Human research may be conducted only with ethical approval. Section 5 describes the processes that institutions may use to provide that approval. Those processes include ethical review by Human Research Ethics Committees (HRECs) or other ethical review bodies, according to the risks of the research (see paragraphs 5.1.6 to 5.1.8).

Ethical review by an HREC is required for any research that involves more than low risk (paragraph 5.1.6). It is also required for research discussed in Chapter 3.3: Interventions and therapies, including clinical and non-clinical trials, and innovations, and Chapter 3.5: Human genetics, as well as for research discussed in several chapters of Section 4.

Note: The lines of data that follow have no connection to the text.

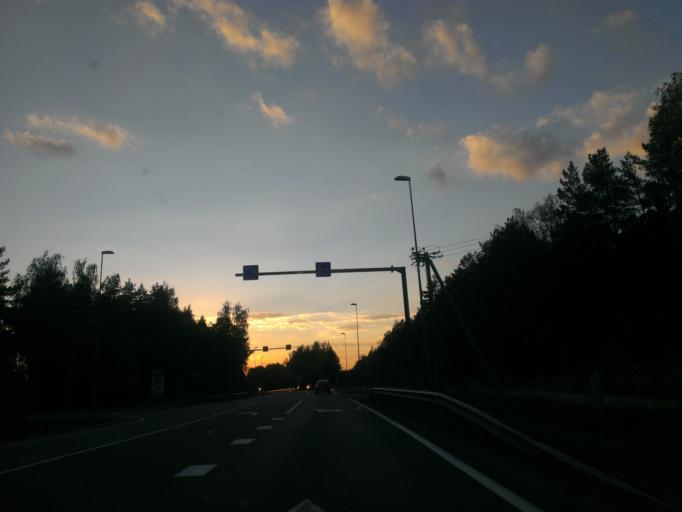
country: LV
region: Sigulda
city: Sigulda
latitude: 57.1344
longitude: 24.7838
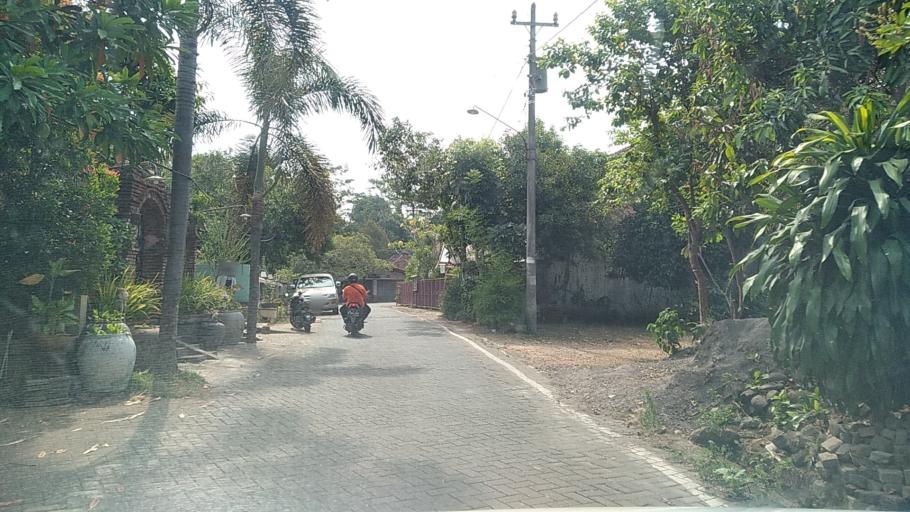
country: ID
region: Central Java
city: Ungaran
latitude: -7.0609
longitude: 110.3104
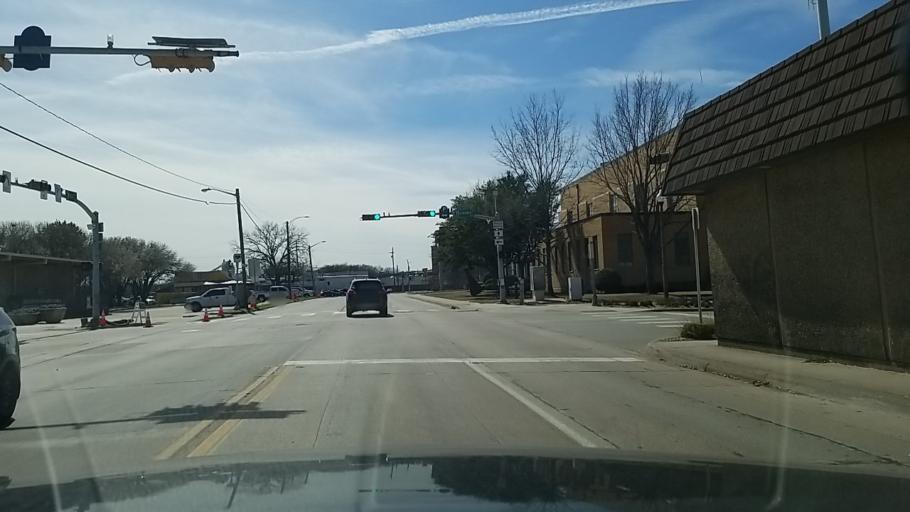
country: US
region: Texas
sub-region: Denton County
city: Denton
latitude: 33.2147
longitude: -97.1282
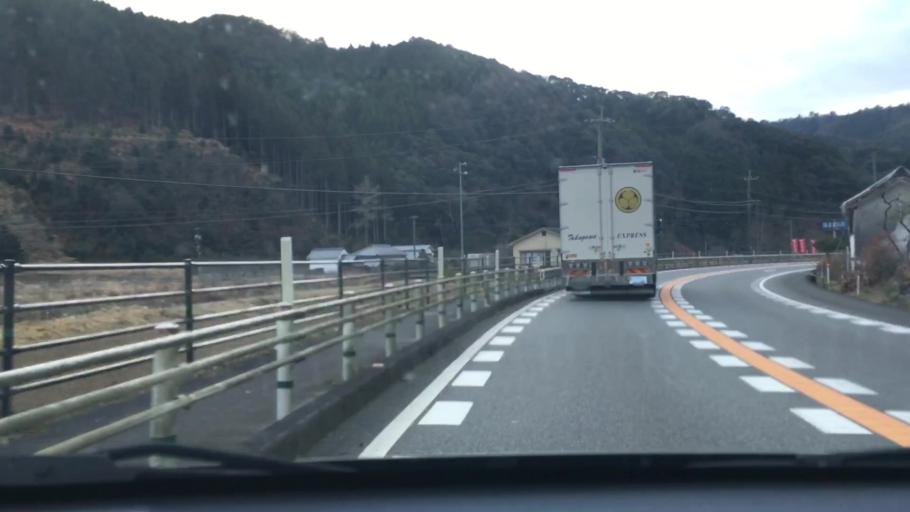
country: JP
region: Oita
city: Usuki
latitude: 33.0057
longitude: 131.7368
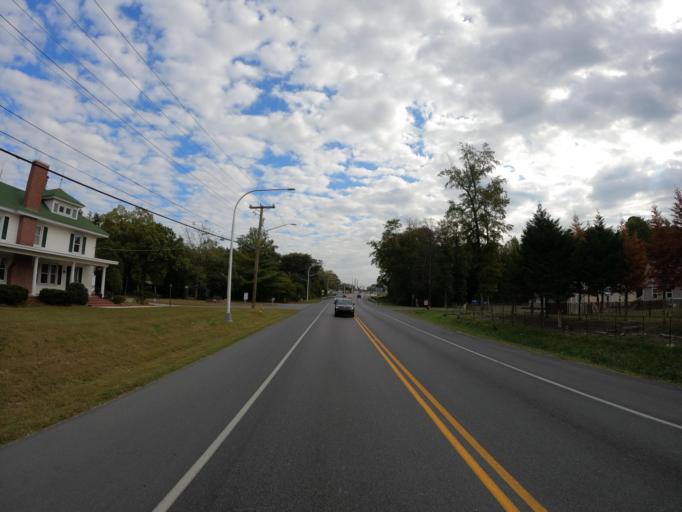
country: US
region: Delaware
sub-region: Sussex County
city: Milton
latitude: 38.7244
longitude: -75.2890
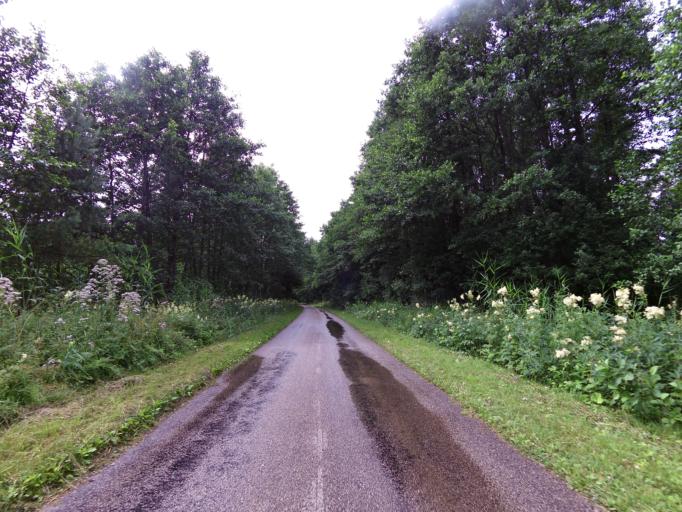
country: EE
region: Laeaene
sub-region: Vormsi vald
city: Hullo
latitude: 58.9973
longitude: 23.3407
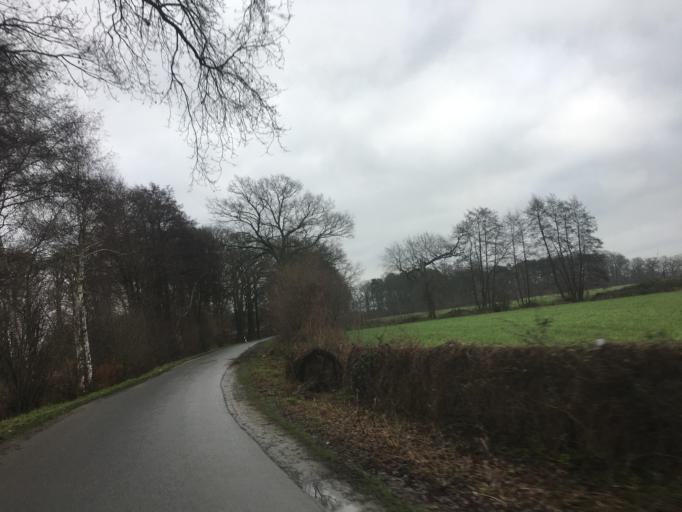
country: DE
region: North Rhine-Westphalia
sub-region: Regierungsbezirk Munster
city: Greven
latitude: 52.0666
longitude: 7.5577
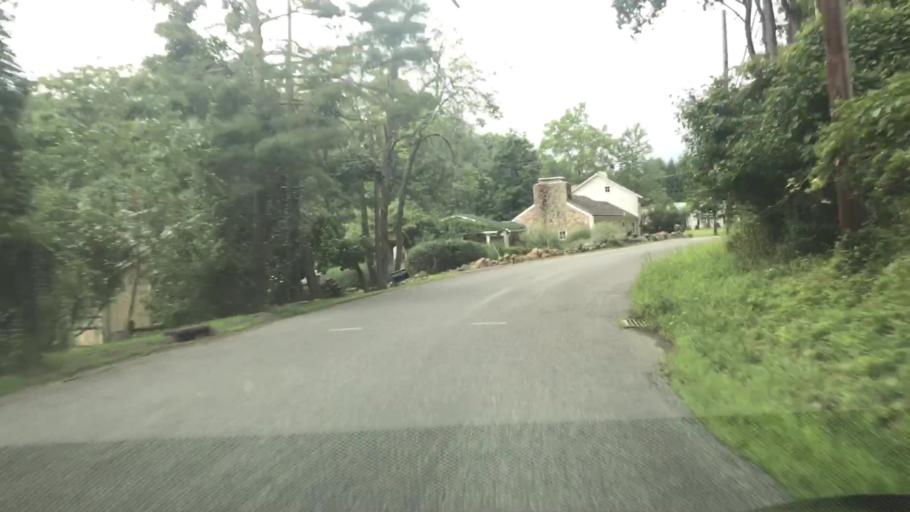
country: US
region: New Jersey
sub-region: Hunterdon County
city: Lebanon
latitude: 40.6686
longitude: -74.8531
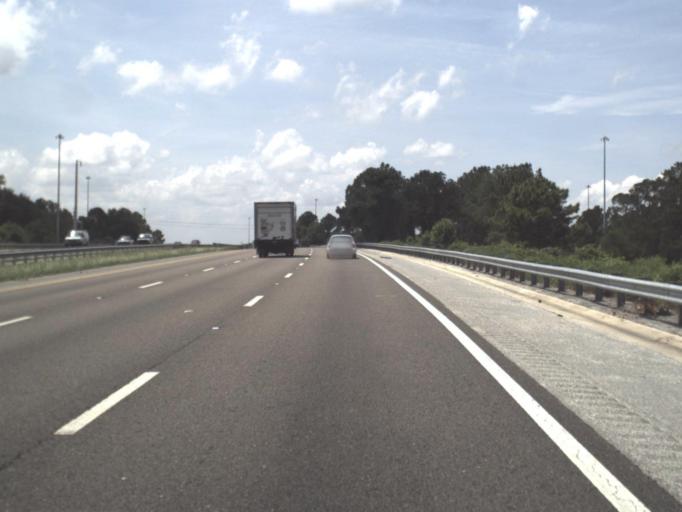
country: US
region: Florida
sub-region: Saint Johns County
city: Fruit Cove
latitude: 30.1805
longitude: -81.6261
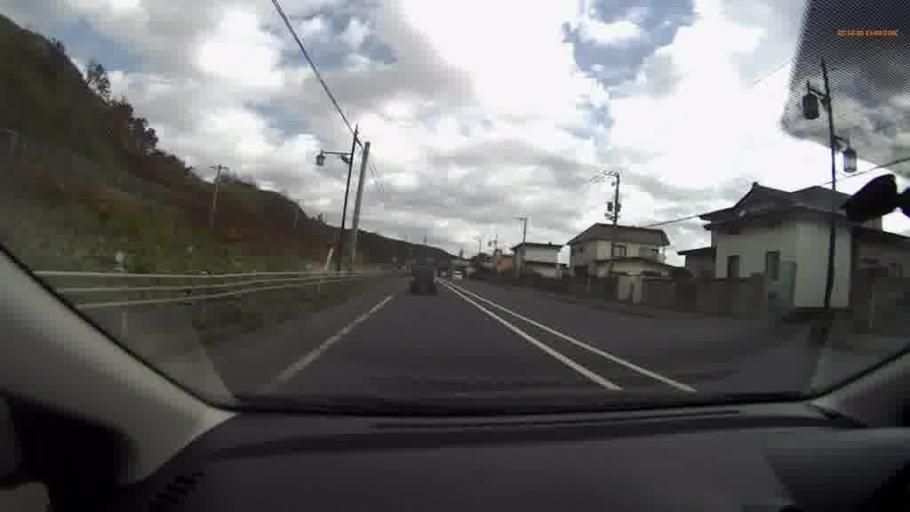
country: JP
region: Hokkaido
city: Kushiro
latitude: 42.9538
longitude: 144.0914
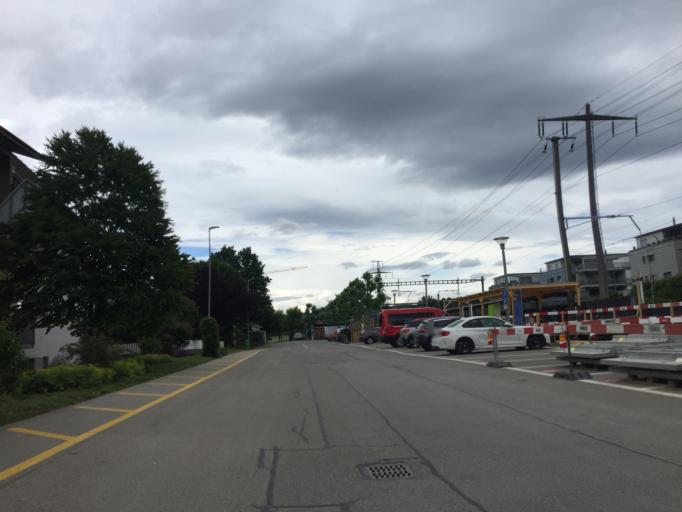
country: CH
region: Bern
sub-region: Bern-Mittelland District
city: Rubigen
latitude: 46.8981
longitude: 7.5458
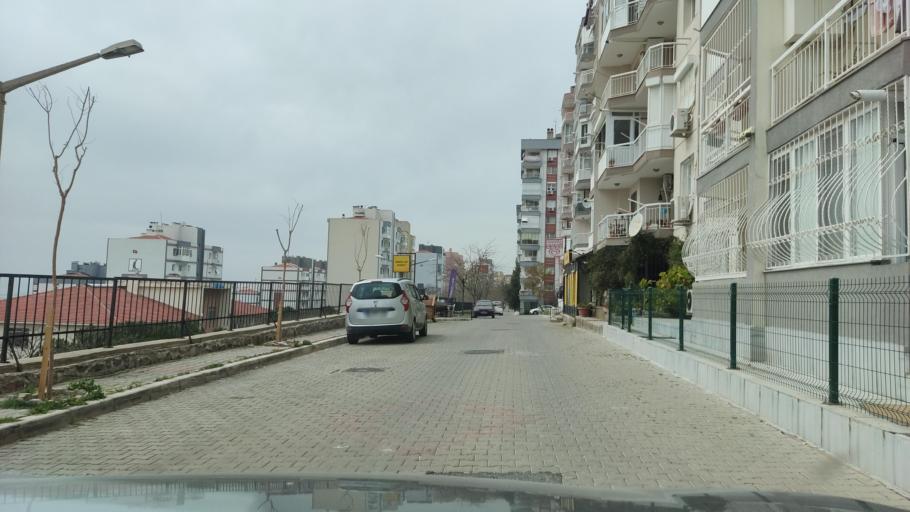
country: TR
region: Izmir
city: Karsiyaka
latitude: 38.5038
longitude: 27.0758
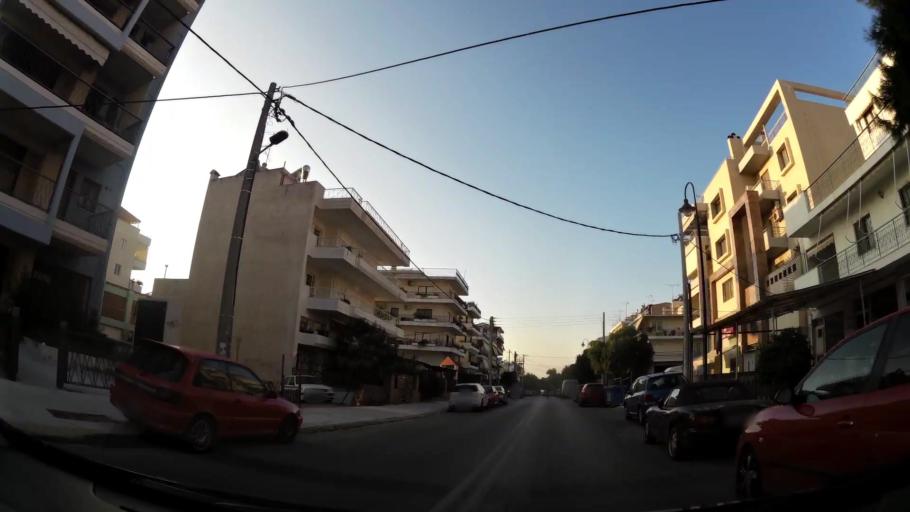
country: GR
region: Attica
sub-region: Nomarchia Athinas
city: Glyfada
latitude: 37.8866
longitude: 23.7715
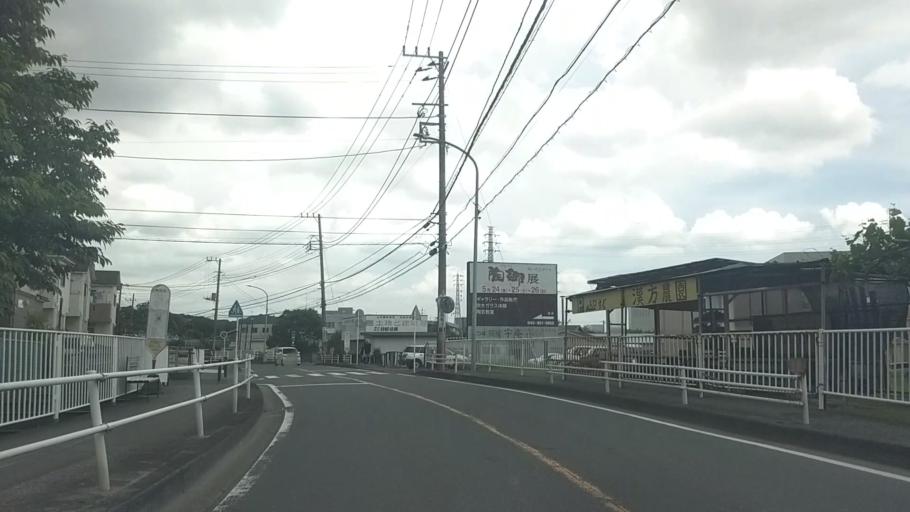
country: JP
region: Kanagawa
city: Fujisawa
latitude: 35.3670
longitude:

As stated at the end of Section 1, this National Statement does not exhaust the ethical discussion of human research. Even a single research field covers a multitude of different situations about which the National Statement will not always offer specific guidance, or to which its application may be uncertain. Where other guidelines and codes of practice in particular research fields are consistent with the National Statement, researchers and members of ethical review bodies should draw on them when necessary to clarify researchers’ ethical obligations in particular contexts.